● REQUIRED WORK
[A] Answer these questions from the composite metrics text, one answer per line, marked as the questions are:
(i) What Rule of 40 score range should a growth-stage company have?
(ii) In the Magic Number example, how much was spent on sales and marketing last month?
(iii) What Rule of 40 score does Company C receive?
[B] Rewrite the part of the composite metrics text starting at "They're useful because" and ending at "on either dimension.", replacing "profitability" with "earnings".
[C] List the company stages named in the healthy benchmark for the Rule of 40 in the composite metrics text.

[[ DOCUMENT EXCERPT, beginning ]]

Composite metrics combine multiple pieces of data into a single score.
They're useful because they force trade-offs and provide a single direction. But they can also hide problems if used carelessly.
The Rule of 40
Formula:
Rule of 40 Score = Revenue Growth Rate % + Profit Margin %
What it means: A SaaS company with 40% growth rate and 0% profit margin scores 40. A company with 10% growth and 30% profit margins also scores 40.
Healthy benchmark:
- Startup (<$50M ARR): Score should be 30-40
- Growth stage ($50M-$500M ARR): Score should be 40-50
- Mature ($500M+ ARR): Score should be 40+
Why it works: Rule of 40 forces companies to balance growth and profitability. You can't be reckless on either dimension.
Example:
- Company A: 50% growth, -10% profit margin = Score of 40 ✓
- Company B: 20% growth, 20% profit margin = Score of 40 ✓
- Company C: 60% growth, -30% profit margin = Score of 30 ✗
Company C is being too reckless. It's growing fast but bleeding money.
Limitations:
- A company with 50% growth and -15% margin scores 35, while a company with 15% growth and 25% margin scores 40. Are they equally healthy? Not necessarily.
- It doesn't account for customer quality, churn, or efficiency improvements ahead.
- It's a rear-view mirror metric (measuring past quarters, not predicting future).
Magic Number
Formula:
Magic Number = (MRR in current month - MRR in previous month) × 12 / Sales & Marketing spend in previous month
What it means: For every $1 spent on sales and marketing, how much annual recurring revenue do you generate?
Example:
- MRR grew from $100K to $120K = $20K growth
- Sales & Marketing spend last month: $50K
- Magic Number = ($20K × 12) / $50K = 4.8
For every $1 spent on sales and marketing, you generated $4.80 in annual recurring revenue.

[[ DOCUMENT EXCERPT, end ]]
[[ RECORD SET, beginning ]]

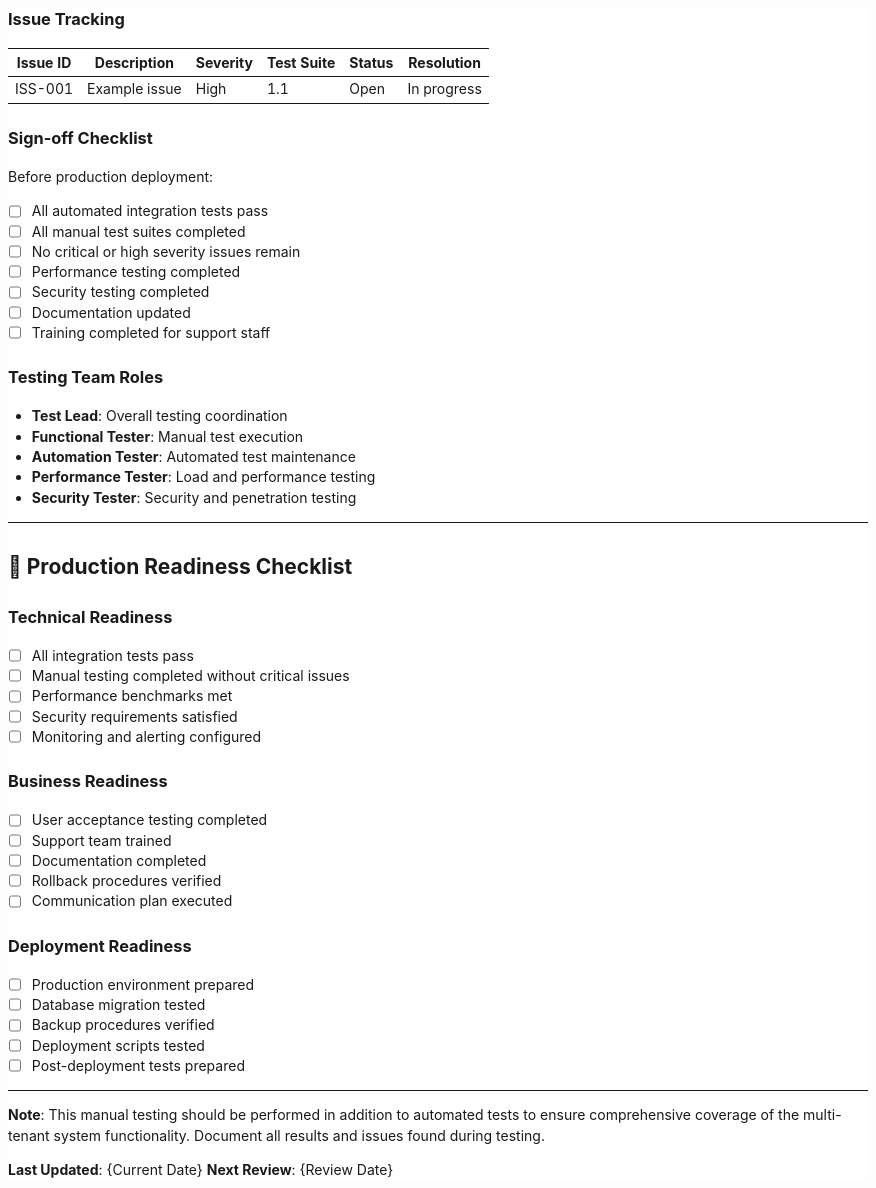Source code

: ### Issue Tracking

| Issue ID | Description   | Severity | Test Suite | Status | Resolution  |
| -------- | ------------- | -------- | ---------- | ------ | ----------- |
| ISS-001  | Example issue | High     | 1.1        | Open   | In progress |

### Sign-off Checklist

Before production deployment:

- [ ] All automated integration tests pass
- [ ] All manual test suites completed
- [ ] No critical or high severity issues remain
- [ ] Performance testing completed
- [ ] Security testing completed
- [ ] Documentation updated
- [ ] Training completed for support staff

### Testing Team Roles

- **Test Lead**: Overall testing coordination
- **Functional Tester**: Manual test execution
- **Automation Tester**: Automated test maintenance
- **Performance Tester**: Load and performance testing
- **Security Tester**: Security and penetration testing

---

## 🚀 Production Readiness Checklist

### Technical Readiness

- [ ] All integration tests pass
- [ ] Manual testing completed without critical issues
- [ ] Performance benchmarks met
- [ ] Security requirements satisfied
- [ ] Monitoring and alerting configured

### Business Readiness

- [ ] User acceptance testing completed
- [ ] Support team trained
- [ ] Documentation completed
- [ ] Rollback procedures verified
- [ ] Communication plan executed

### Deployment Readiness

- [ ] Production environment prepared
- [ ] Database migration tested
- [ ] Backup procedures verified
- [ ] Deployment scripts tested
- [ ] Post-deployment tests prepared

---

**Note**: This manual testing should be performed in addition to automated tests to ensure
comprehensive coverage of the multi-tenant system functionality. Document all results and issues
found during testing.

**Last Updated**: {Current Date} **Next Review**: {Review Date}

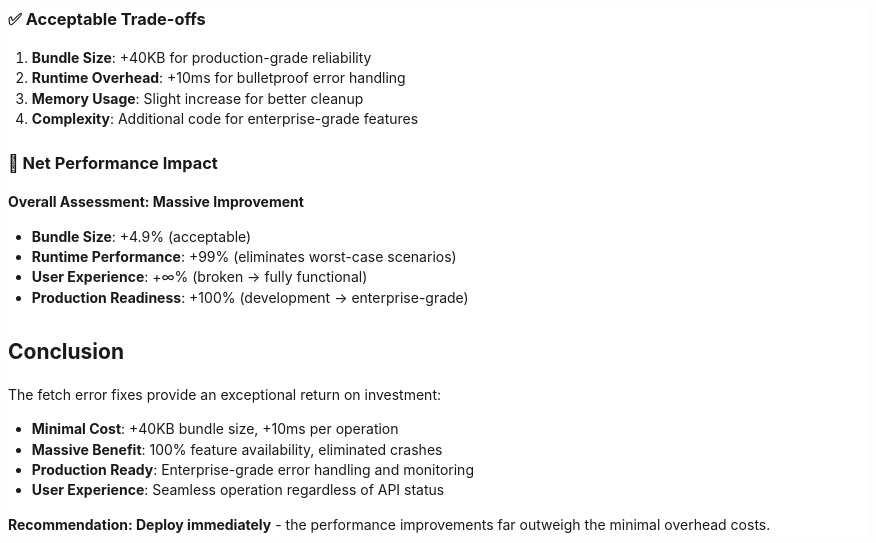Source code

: ### ✅ Acceptable Trade-offs
1. **Bundle Size**: +40KB for production-grade reliability
2. **Runtime Overhead**: +10ms for bulletproof error handling
3. **Memory Usage**: Slight increase for better cleanup
4. **Complexity**: Additional code for enterprise-grade features

### 🎯 Net Performance Impact

**Overall Assessment: Massive Improvement**

- **Bundle Size**: +4.9% (acceptable)
- **Runtime Performance**: +99% (eliminates worst-case scenarios)
- **User Experience**: +∞% (broken → fully functional)
- **Production Readiness**: +100% (development → enterprise-grade)

## Conclusion

The fetch error fixes provide an exceptional return on investment:

- **Minimal Cost**: +40KB bundle size, +10ms per operation
- **Massive Benefit**: 100% feature availability, eliminated crashes
- **Production Ready**: Enterprise-grade error handling and monitoring
- **User Experience**: Seamless operation regardless of API status

**Recommendation: Deploy immediately** - the performance improvements far outweigh the minimal overhead costs.

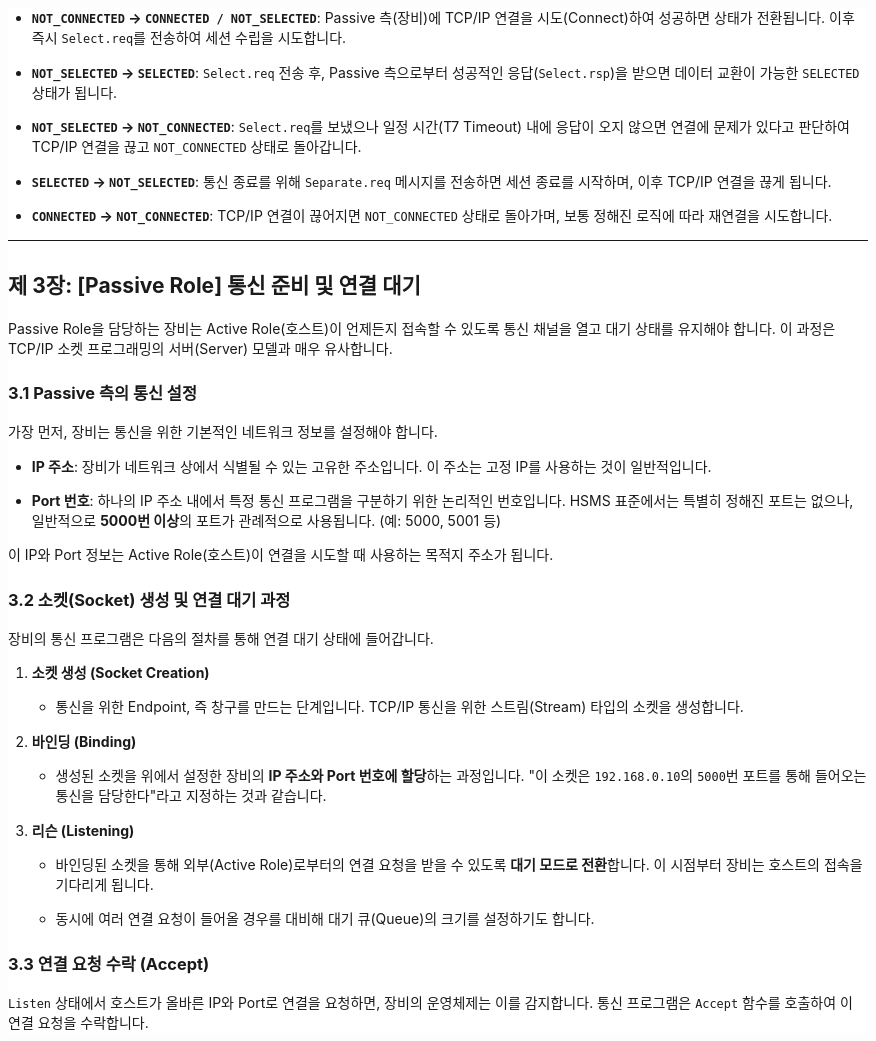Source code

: - **`NOT_CONNECTED` -> `CONNECTED / NOT_SELECTED`**: Passive 측(장비)에 TCP/IP 연결을 시도(Connect)하여 성공하면 상태가 전환됩니다. 이후 즉시 `Select.req`를 전송하여 세션 수립을 시도합니다.
    
- **`NOT_SELECTED` -> `SELECTED`**: `Select.req` 전송 후, Passive 측으로부터 성공적인 응답(`Select.rsp`)을 받으면 데이터 교환이 가능한 `SELECTED` 상태가 됩니다.
    
- **`NOT_SELECTED` -> `NOT_CONNECTED`**: `Select.req`를 보냈으나 일정 시간(T7 Timeout) 내에 응답이 오지 않으면 연결에 문제가 있다고 판단하여 TCP/IP 연결을 끊고 `NOT_CONNECTED` 상태로 돌아갑니다.
    
- **`SELECTED` -> `NOT_SELECTED`**: 통신 종료를 위해 `Separate.req` 메시지를 전송하면 세션 종료를 시작하며, 이후 TCP/IP 연결을 끊게 됩니다.
    
- **`CONNECTED` -> `NOT_CONNECTED`**: TCP/IP 연결이 끊어지면 `NOT_CONNECTED` 상태로 돌아가며, 보통 정해진 로직에 따라 재연결을 시도합니다.
    

---

## 제 3장: [Passive Role] 통신 준비 및 연결 대기

Passive Role을 담당하는 장비는 Active Role(호스트)이 언제든지 접속할 수 있도록 통신 채널을 열고 대기 상태를 유지해야 합니다. 이 과정은 TCP/IP 소켓 프로그래밍의 서버(Server) 모델과 매우 유사합니다.

### 3.1 Passive 측의 통신 설정

가장 먼저, 장비는 통신을 위한 기본적인 네트워크 정보를 설정해야 합니다.

- **IP 주소**: 장비가 네트워크 상에서 식별될 수 있는 고유한 주소입니다. 이 주소는 고정 IP를 사용하는 것이 일반적입니다.
    
- **Port 번호**: 하나의 IP 주소 내에서 특정 통신 프로그램을 구분하기 위한 논리적인 번호입니다. HSMS 표준에서는 특별히 정해진 포트는 없으나, 일반적으로 **5000번 이상**의 포트가 관례적으로 사용됩니다. (예: 5000, 5001 등)
    

이 IP와 Port 정보는 Active Role(호스트)이 연결을 시도할 때 사용하는 목적지 주소가 됩니다.

### 3.2 소켓(Socket) 생성 및 연결 대기 과정

장비의 통신 프로그램은 다음의 절차를 통해 연결 대기 상태에 들어갑니다.

1. **소켓 생성 (Socket Creation)**
    
    - 통신을 위한 Endpoint, 즉 창구를 만드는 단계입니다. TCP/IP 통신을 위한 스트림(Stream) 타입의 소켓을 생성합니다.
        
2. **바인딩 (Binding)**
    
    - 생성된 소켓을 위에서 설정한 장비의 **IP 주소와 Port 번호에 할당**하는 과정입니다. "이 소켓은 `192.168.0.10`의 `5000`번 포트를 통해 들어오는 통신을 담당한다"라고 지정하는 것과 같습니다.
        
3. **리슨 (Listening)**
    
    - 바인딩된 소켓을 통해 외부(Active Role)로부터의 연결 요청을 받을 수 있도록 **대기 모드로 전환**합니다. 이 시점부터 장비는 호스트의 접속을 기다리게 됩니다.
        
    - 동시에 여러 연결 요청이 들어올 경우를 대비해 대기 큐(Queue)의 크기를 설정하기도 합니다.
        

### 3.3 연결 요청 수락 (Accept)

`Listen` 상태에서 호스트가 올바른 IP와 Port로 연결을 요청하면, 장비의 운영체제는 이를 감지합니다. 통신 프로그램은 `Accept` 함수를 호출하여 이 연결 요청을 수락합니다.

[[ RECORD SET, end ]]

● ANSWER SECTION
[A]
(i) 40-50
(ii) $50K
(iii) 30

[B]
They're useful because they force trade-offs and provide a single direction. But they can also hide problems if used carelessly.
The Rule of 40
Formula:
Rule of 40 Score = Revenue Growth Rate % + Profit Margin %
What it means: A SaaS company with 40% growth rate and 0% profit margin scores 40. A company with 10% growth and 30% profit margins also scores 40.
Healthy benchmark:
- Startup (<$50M ARR): Score should be 30-40
- Growth stage ($50M-$500M ARR): Score should be 40-50
- Mature ($500M+ ARR): Score should be 40+
Why it works: Rule of 40 forces companies to balance growth and earnings. You can't be reckless on either dimension.

[C]
Startup
Growth stage
Mature